Resistência. Amanhã é sempre longe demais. Ao vivo em Lisboa. Cover dos Radio Macau.

O homem é dado à descrença. Não fala a língua do poder, nem o poder fala a língua dele. Quem muito fala, fica rouco. E a mão cheia de poderes globalizados, em que cena do anúncio aparecem? A este nível, o homem comum sente-se tão impotente que poucos sonhos o mobilizam e muitos pesadelos o atormentam. Mas a propaganda e a publicidade insistem que o mundo está nas nossas mãos! Recomecemos: “Somos a primeira geração que está a destruir o planeta e a última que o pode salvar”. Quem está a destruir o planeta? A nossa geração? A nossa geração tem as costas largas. Cumpre-lhe, naturalmente, fazer o que estiver ao seu alcance. Salvar o planeta? Em 2017, a China (27,6%) e os Estados Unidos (15,2%) emitiram 42.8% do dióxido de carbono do planeta. Mas estou convencido que a nossa geração, com a tal responsabilidade que lhe cabe,vai converter os fariseus e salvar o planeta.

Consta que o anúncio Fight for your world, da WWF, é a primeira grande encomenda da agência Uncommun Creative Studio. Felicito-a! O trabalho é notável. Esmerado. E o texto, eloquente e incisivo.

Tanya Steele, chief executive of WWF UK, said: “The decisions made over the next few years will determine the future of our world and the wildlife we share it with. We have a window of opportunity to act and show we care – as citizens, as consumers and as individuals. That opportunity starts now and leads up to the end of 2020, when global decisions on biodiversity loss, climate change and sustainable development will be made. This window is rapidly closing. The time to fight for your world is now.”

Nils Leonard, co-founder of Uncommon, added: “If we could watch our planet in this second, and see our impact upon it in real time, it would scare us. It would be the understanding that every choice we make, no matter how small it might seem, has a huge impact. These little choices are how we fight the biggest battles, they are the way for all of us to make a difference. Not making a choice, is a choice: in every decision, of every day, you are either for the world or against it.” (campaign: https://www.campaignlive.co.uk/article/wwfs-bold-ad-uncommon-urges-people-fight-world/1497550).

Anunciante: WWF. Título: Fight for your world. Agência: Uncommun Creative Studio. Direcção: Daren Rabinovitch. Reino Unido, Outubro 2018.

A plastificação da inteligência

Le vent l’emportera
Tout disparaîtra
Le vent nous portera
(Noir Désir, Le Vent Nous Portera. Des visages des figures. 2001)

:: REGISTOS FORNECIDOS ::

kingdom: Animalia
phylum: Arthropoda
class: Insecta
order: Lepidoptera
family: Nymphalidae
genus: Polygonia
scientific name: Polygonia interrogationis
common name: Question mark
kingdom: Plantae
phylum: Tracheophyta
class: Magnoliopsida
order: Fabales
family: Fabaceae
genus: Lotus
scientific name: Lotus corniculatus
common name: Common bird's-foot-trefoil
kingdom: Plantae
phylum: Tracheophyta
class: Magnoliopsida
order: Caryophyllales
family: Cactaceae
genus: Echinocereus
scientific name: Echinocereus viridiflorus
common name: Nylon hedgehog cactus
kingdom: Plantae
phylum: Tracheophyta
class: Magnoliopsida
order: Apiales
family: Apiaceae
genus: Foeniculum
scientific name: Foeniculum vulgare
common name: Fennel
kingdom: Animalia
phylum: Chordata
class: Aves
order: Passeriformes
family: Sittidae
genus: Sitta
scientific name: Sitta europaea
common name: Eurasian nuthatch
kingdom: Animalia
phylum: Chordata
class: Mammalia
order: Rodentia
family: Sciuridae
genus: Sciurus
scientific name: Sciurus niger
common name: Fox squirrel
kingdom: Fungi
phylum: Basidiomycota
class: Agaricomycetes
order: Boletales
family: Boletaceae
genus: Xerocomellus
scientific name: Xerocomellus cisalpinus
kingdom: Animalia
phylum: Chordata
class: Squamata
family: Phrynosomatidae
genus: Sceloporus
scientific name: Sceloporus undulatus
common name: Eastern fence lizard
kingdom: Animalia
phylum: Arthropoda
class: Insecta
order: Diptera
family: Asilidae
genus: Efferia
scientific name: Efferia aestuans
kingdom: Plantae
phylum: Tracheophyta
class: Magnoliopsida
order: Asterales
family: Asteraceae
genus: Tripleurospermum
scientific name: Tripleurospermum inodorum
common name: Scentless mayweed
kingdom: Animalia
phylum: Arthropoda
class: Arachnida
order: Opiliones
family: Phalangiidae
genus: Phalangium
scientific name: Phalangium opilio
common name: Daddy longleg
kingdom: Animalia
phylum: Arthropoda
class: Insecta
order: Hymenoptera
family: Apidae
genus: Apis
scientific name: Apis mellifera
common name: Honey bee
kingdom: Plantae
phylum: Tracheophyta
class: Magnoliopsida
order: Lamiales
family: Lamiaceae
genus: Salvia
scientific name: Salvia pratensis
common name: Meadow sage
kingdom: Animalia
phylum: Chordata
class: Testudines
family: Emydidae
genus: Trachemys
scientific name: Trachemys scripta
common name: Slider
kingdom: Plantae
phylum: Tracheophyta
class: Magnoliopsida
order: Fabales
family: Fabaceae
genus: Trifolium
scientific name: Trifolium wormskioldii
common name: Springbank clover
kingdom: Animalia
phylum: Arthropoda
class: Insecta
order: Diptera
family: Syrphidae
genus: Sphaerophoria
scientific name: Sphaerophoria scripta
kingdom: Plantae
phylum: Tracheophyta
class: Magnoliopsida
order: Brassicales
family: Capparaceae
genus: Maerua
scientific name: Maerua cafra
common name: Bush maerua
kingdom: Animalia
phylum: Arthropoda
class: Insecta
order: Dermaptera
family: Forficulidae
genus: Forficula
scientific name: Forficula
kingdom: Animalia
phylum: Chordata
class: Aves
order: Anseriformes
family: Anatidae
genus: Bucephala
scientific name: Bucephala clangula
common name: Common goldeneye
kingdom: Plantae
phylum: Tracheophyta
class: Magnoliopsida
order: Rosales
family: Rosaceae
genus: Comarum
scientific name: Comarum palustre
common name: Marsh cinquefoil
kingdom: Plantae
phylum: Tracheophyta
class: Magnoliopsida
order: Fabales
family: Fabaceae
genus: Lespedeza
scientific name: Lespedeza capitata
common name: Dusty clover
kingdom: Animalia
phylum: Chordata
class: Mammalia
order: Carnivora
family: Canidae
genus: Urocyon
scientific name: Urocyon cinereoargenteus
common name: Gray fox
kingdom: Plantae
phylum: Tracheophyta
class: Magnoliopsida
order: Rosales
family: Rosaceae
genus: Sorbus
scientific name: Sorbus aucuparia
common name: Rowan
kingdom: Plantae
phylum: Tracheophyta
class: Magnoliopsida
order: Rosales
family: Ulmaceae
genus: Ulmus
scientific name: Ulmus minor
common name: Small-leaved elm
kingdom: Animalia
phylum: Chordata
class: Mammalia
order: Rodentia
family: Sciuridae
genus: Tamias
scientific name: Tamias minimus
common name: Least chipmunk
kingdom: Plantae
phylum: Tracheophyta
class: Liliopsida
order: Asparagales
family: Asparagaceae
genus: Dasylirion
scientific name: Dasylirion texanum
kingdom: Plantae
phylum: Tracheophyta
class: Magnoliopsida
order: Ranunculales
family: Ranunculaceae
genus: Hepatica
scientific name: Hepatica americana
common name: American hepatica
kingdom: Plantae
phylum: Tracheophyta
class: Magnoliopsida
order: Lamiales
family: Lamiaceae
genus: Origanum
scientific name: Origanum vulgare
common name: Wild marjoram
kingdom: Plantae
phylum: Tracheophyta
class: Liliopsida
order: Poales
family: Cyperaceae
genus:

:: O QUE FAZER ::
• a. Indique todas as pessoas nomeadas no texto sobre o anúncio da WWF.
• b. Escreva o que vem a seguir no texto sobre o anúncio da WWF, começando depois da última frase.
As linhas não têm nada a ver com o texto sobre o anúncio da WWF.

:: RESPOSTAS POR ORDEM ::
• a. Tanya Steele, Nils Leonard, Daren Rabinovitch

• b.
A plastificação dos oceanos inspira a publicidade. O anúncio espanhol da CREA, Sin Contaminación, e o anúncio Ocean of the Future, da Greenpeace, são disfóricos. Traçam um retrato cinzento da nossa irresponsabilidade. Para o anúncio Sin Contaminación, não estamos apenas a intoxicar o ambiente, intoxicámo-nos a nós próprios.

Sin contaminación

Marca: CREA. Título: Sin Contaminación. Espanha, Junho 2018.

Marca: Greenpeace. Título: Ocean of the Future. Agência: Ogilvy & Mather (London). Reino Unido, Abril 2018.

A fatrasia, estilo típico da Idade Média, alinha frases sem nexo. Mistura alhos com bugalhos num discurso sem sentido aparente. Gosto da fatrasia. Prefiro a paella ao puré. Por quê acrescentar o vídeo musical Le Vent Nous Portera, dos Noir Désir? Passa-se numa praia. É disfórico e estranho, um “bouquet de nerfs”. É percorrido por um sentimento de ameaça, sem como nem quando. Se isto não é suficiente para justificar o vídeo musical, acrescento que gosto dos Noir Désir! Gostar é o melhor passaporte para qualquer lugar e qualquer viagem.

Noir Désir, Le Vent Nous Portera. Des visages des figures. 2001.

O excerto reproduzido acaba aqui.